WHAT YOU ARE ASKED TO DO: Check each line of the records below for the word "lines" and copy those where it appears.

· · · · · · ·

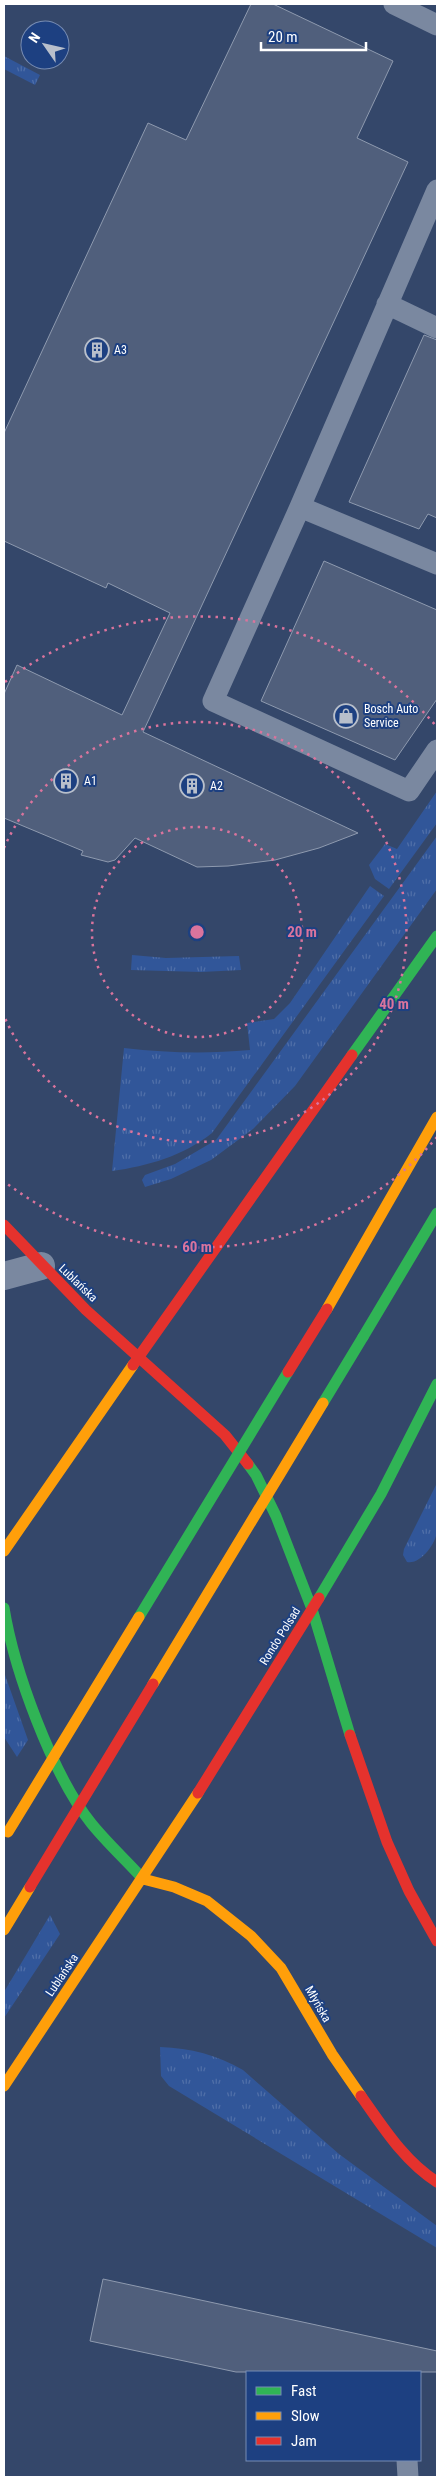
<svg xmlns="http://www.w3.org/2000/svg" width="441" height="2481" font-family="'Roboto Condensed',sans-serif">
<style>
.grass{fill:url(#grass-tufts)}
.building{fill:#505f7c;stroke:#8e9aaf}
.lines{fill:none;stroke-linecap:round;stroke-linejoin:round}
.lane{stroke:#7a88a0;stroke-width:21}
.street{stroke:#7a88a0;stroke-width:28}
.fast{stroke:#30b455;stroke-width:11}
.slow{stroke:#ff9f0a;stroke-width:11}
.jam{stroke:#e5322d;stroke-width:11}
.fast-bridge{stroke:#30b455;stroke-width:11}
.slow-bridge{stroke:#ff9f0a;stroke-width:11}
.jam-bridge{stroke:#e5322d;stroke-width:11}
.ring{fill:none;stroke:#da749d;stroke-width:2.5;stroke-dasharray:2.5 5}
.labels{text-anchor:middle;stroke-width:4;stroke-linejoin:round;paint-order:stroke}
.poi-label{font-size:12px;fill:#fff;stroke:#1d4081;text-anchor:start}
.street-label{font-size:12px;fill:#fff;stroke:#1d4081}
.centre{fill:#da749d;stroke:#1d4081;stroke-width:2.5}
.ring-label{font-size:15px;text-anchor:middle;font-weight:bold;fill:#da749d;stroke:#1d4081;stroke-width:4;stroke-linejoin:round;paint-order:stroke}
</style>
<defs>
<pattern id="grass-tufts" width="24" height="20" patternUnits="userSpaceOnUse" patternTransform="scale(1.25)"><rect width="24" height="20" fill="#315699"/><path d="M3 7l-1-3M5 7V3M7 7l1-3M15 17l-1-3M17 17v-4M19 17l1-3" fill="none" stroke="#506fa8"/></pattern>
</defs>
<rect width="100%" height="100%" fill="#34476a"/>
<path class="grass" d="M 4,56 L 40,75 L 35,85 L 4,69 Z
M 437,791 L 437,823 L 389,889 L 375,879 L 369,865 L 385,844 L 397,849 Z
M 437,836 L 437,889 L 295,1086 L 253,1129 L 211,1160 L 171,1179 L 145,1187 L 142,1180 L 145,1175 L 175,1164 L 216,1140 Z
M 370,886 L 384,896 L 212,1133 C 183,1156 148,1166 112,1171 L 124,1048 C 167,1053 207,1054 250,1050 L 247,1023 L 274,1019 L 290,1003 Z
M 132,955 L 166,958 L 239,956 L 241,970 L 201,972 L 131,970 Z
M 437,1483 C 437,1499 439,1516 437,1531 C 436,1544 420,1565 407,1562 L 403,1555 L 404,1549 Z
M 4,1672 L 28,1740 L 17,1757 L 4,1737 Z
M 50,1915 L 60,1934 L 4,2018 L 4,1992 Z
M 160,2047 C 191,2048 217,2055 243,2070 L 339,2154 L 437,2226 L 437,2248 L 169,2086 L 161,2076 Z"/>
<path class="building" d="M 251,4 L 273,4 L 393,61 L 357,138 L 408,162 L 143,732 L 358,833 L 319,848 L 275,860 L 228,866 L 197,867 L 135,838 L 115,860 L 108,862 L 81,855 L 83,851 L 4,818 L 4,694 L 17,665 L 122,715 L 170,613 L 108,583 L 106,588 L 4,541 L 4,433 L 148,123 L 186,140 Z
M 424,335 L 437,340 L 437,518 L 428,514 L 419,529 L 349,502 Z
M 324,561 L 437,610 L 437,699 L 395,760 L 261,701 Z
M 103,2279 L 437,2351 L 437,2372 L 236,2372 L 90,2341 Z"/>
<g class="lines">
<path class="lane" d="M 394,4 L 437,25
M 437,190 L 300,507 L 213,701 L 409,791 L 437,750
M 387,304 L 437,328
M 300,507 L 437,564
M 407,2460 L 408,2477"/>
<path class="street" d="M 4,1276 L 41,1266"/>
<path class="fast" d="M 352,1055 L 437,936
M 363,1337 L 437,1213
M 248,1464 L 256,1475 L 276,1516 L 312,1609 L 350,1735
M 319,1598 L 381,1494 L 437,1384
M 4,1608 C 14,1670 52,1774 91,1823 C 107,1843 126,1860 143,1879"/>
<path class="slow" d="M 327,1309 L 437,1117
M 4,1551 L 133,1365
M 143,1879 L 174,1887 L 207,1901 L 251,1936 L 281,1968 L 332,2054 L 361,2096
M 4,1930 L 30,1887
M 4,2086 L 198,1793"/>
<path class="jam" d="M 4,1225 L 86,1310 L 225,1435 L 248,1464
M 133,1365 L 352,1055
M 350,1735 L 387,1842 L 409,1891 L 437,1941
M 198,1793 L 319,1598
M 361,2096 C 383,2127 404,2161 437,2182"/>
<path class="fast-bridge" d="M 323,1403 L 363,1337
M 139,1617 L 288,1372"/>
<path class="slow-bridge" d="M 153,1684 L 323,1403
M 8,1832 L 139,1617"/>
<path class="jam-bridge" d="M 288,1372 L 327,1309
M 30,1887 L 153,1684"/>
</g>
<g class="ring">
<circle cx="197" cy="932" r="105"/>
<path d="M4 848A210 210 0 1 1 4 1016"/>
<path d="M437 1137A315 315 0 0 1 5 1182M5 682A315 315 0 0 1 437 727"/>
</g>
<defs>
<g id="building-ring" transform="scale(1.25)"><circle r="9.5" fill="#1d4081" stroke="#b8bfcb" stroke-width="1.5"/><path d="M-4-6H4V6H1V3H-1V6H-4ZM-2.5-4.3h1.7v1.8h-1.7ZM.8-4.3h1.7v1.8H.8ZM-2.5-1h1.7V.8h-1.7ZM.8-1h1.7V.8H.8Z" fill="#b8bfcb"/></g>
<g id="shop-ring" transform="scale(1.25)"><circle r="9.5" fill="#1d4081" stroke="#b8bfcb" stroke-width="1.5"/><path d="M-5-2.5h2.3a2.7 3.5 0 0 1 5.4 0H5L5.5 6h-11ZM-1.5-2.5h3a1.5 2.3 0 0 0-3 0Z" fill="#b8bfcb"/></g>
</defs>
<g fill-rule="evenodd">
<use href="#building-ring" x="97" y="350"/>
<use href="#shop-ring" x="346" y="716"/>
<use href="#building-ring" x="66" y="781"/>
<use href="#building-ring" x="192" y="786"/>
</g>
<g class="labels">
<g class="poi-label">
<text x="114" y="354">A3</text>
<text x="364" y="713">Bosch Auto<tspan x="364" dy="14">Service</tspan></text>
<text x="84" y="785">A1</text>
<text x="210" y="790">A2</text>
</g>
<g class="street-label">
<text transform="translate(78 1283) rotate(44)" y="4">Lublańska</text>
<text transform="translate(280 1636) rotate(-58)" y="4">Rondo Polsad</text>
<text transform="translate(62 1975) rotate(-56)" y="4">Lublańska</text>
<text transform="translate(318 2004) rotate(60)" y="4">Młyńska</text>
</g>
</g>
<circle cx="197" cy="932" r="8" class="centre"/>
<g class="ring-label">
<text x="302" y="937">20 m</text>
<text x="394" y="1009">40 m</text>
<text x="197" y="1252">60 m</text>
</g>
<rect width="441" height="2481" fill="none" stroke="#ffffff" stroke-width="10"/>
<rect x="246" y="2371" width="175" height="90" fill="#1d4081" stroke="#778cb3"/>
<rect x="256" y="2387" width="25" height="8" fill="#30b455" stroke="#778cb3"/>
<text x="291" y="2396" font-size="15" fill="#ffffff">Fast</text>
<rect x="256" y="2412" width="25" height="8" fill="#ff9f0a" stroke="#778cb3"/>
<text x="291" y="2421" font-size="15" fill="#ffffff">Slow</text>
<rect x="256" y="2437" width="25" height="8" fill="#e5322d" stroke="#778cb3"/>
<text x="291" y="2446" font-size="15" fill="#ffffff">Jam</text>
<g transform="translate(45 45) rotate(304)"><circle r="24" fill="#1d4081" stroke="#778cb3"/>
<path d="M0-4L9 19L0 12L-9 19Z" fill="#b8bfcb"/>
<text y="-8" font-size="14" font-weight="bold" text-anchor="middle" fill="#ffffff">N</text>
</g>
<path d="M261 42v8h105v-8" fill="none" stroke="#ffffff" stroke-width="2.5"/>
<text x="268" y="42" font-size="15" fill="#ffffff" stroke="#1d4081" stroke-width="4" paint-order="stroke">20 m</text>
</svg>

· · · · · · ·

TASK SOLUTION:
.lines{fill:none;stroke-linecap:round;stroke-linejoin:round}
<g class="lines">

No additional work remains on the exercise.